■ Task item
In the data below, the answer is the run of lines from the line containing "focal_35mm: 25" through the line containing "exposure_s: 1/400", both included; print it exactly and nothing else.

■ Input data
· · · ·
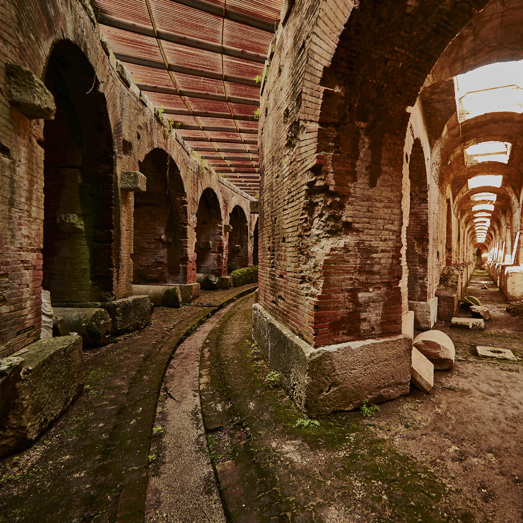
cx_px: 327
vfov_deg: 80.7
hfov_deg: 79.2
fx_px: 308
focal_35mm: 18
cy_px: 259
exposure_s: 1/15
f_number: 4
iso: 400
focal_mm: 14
· · · ·
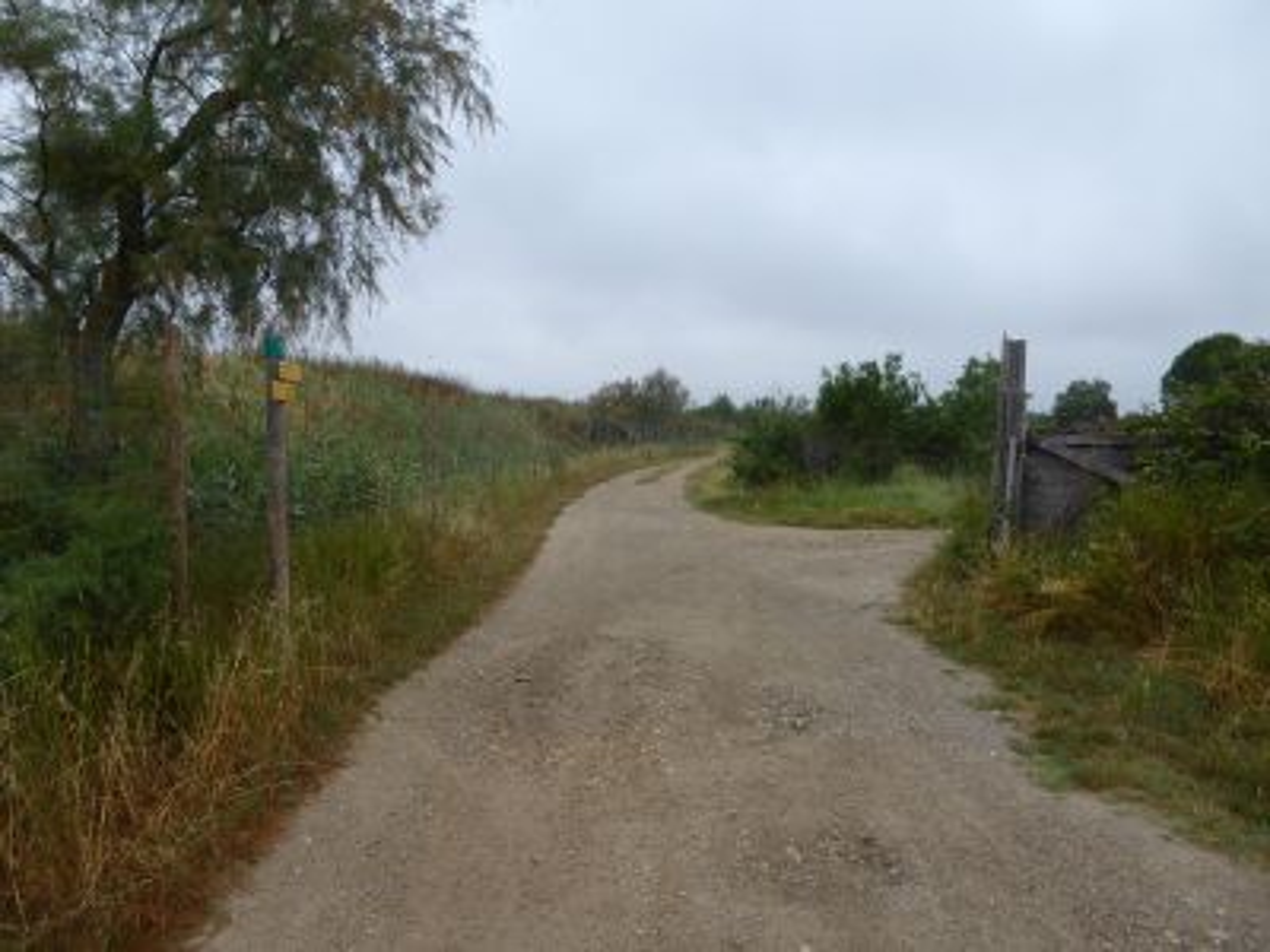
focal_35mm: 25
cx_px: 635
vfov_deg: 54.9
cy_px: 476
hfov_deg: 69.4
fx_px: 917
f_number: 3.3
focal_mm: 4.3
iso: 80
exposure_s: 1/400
· · · ·
■ Exercise result
focal_35mm: 25
cx_px: 635
vfov_deg: 54.9
cy_px: 476
hfov_deg: 69.4
fx_px: 917
f_number: 3.3
focal_mm: 4.3
iso: 80
exposure_s: 1/400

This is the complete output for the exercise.